Mr Draghi has successfully calmed financial markets, but his OMT bond-buying programme has not been stress-tested by them. It may prove wanting. Meanwhile, the eurozone governments have placed other financial stabilisation reforms – such as the creation of a European banking union – on the back burner since Mr Draghi made his pledge.
Yet the most immediate risk to the eurozone probably comes not from bond traders but from angry electorates. An election in a periphery state could easily throw up a government that will refuse to implement the austerity measures or reforms demanded by the rest of its partners.
The eurozone has already had a narrow escape in Greece, with near victory for the left-wing Syriza coalition in 2012. The incredible surge of Beppe Grillo's radical Five Star Movement in Italian elections in February is another straw in the wind. Both non-mainstream parties drew the support of wide sections of society suffering from high unemployment and a severe fiscal squeeze. The political situation remains highly fragile. It would not take much to cause the crisis to flare-up again.
A sustained period of strong growth would, without doubt, help to alleviate the eurozone's problems. This would establish a virtuous circle by bringing down unemployment, boosting tax revenues, facilitating private-sector deleveraging, and cushioning the pain of necessary labour market reform. Growth would help fix the financial sector, too, and diminish the risk of another bond-market panic that spills over into the real economy.
But eurozone policymakers have complacently assumed growth in the past, only to discover that it did not materialise. They need to pray that the economic season of the beleaguered eurozone really has changed.
Germany's turn: Crucial poll ahead
No one will have been more pleased with the latest eurozone GDP figures than Angela Merkel.

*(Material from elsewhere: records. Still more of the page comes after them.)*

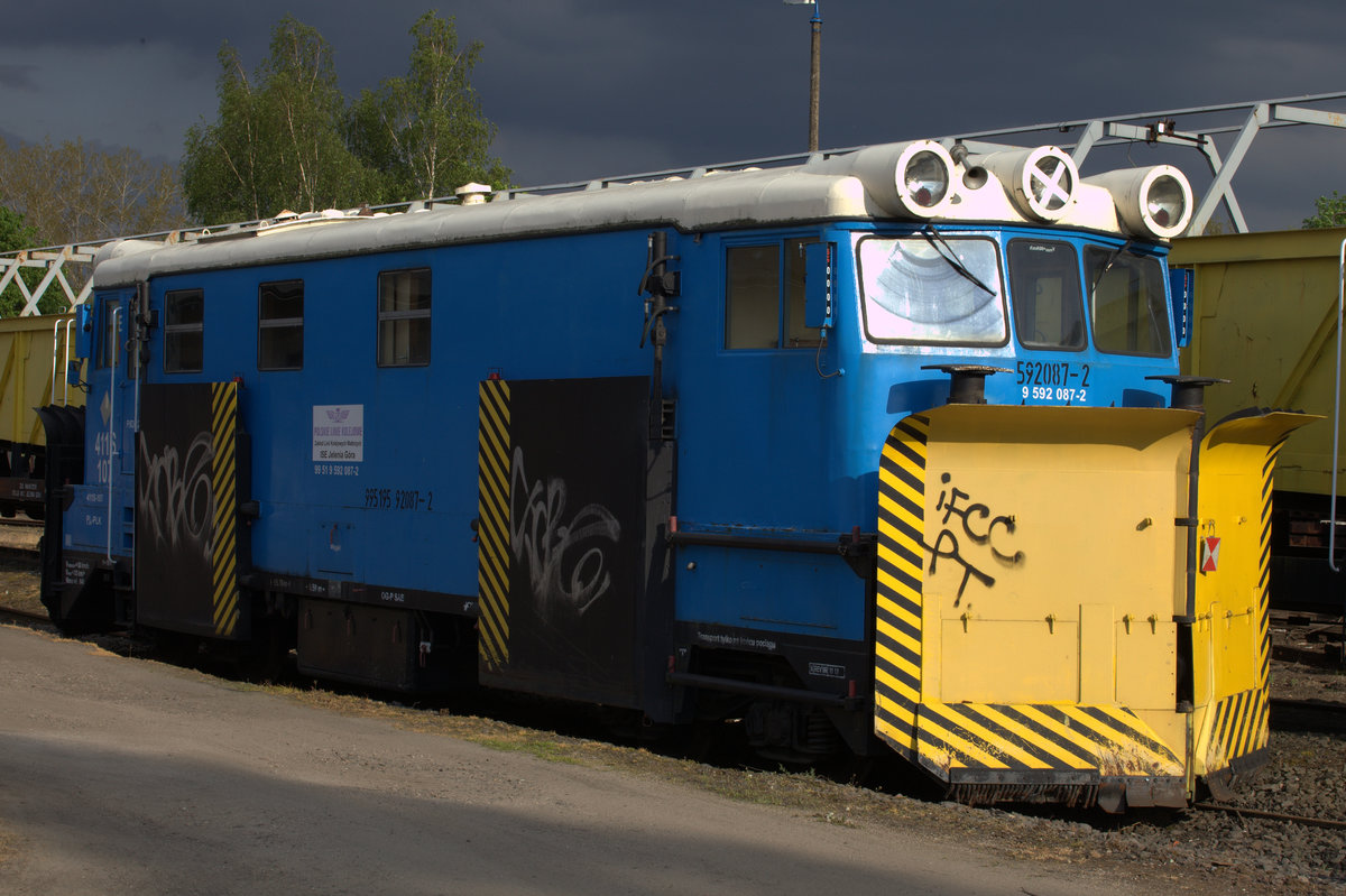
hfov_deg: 29.7
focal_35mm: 68
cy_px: 448
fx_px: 2541
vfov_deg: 20.0
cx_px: 673
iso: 320
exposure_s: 1/100
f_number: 18
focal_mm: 70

The leader of the Germans conservative Christian Democrats will compete in federal elections next month as she attempts to win a third term as Chancellor. The German economy now seems to be motoring, registering 0.7 per cent GDP expansion in the second quarter.
But a return to growth across the eurozone is also very helpful for Ms Merkel since she can cite it as a vindication of her policy of demanding tough reforms and austerity in the periphery return for German-underwritten bailouts.
Her party is already leading in the polls, and this looks like an almost impregnable platform for victory. Yet she is still likely to need to form a coalition. And the bailouts may not be over. Ms Merkel may find herself forced to say go back to the German parliament to request more cash next year.
Will she stick to the old hard line? Or might she emerge more flexible? Much will depend on the make-up of the coalition. A grand coalition with the pro-European Social Democrats would imply the former. Another partnership with the eurosceptic Free Democrats would imply the latter.
Elections from Greece to Italy have shaken the eurozone. Now it is the turn of Germany's voters to have their say.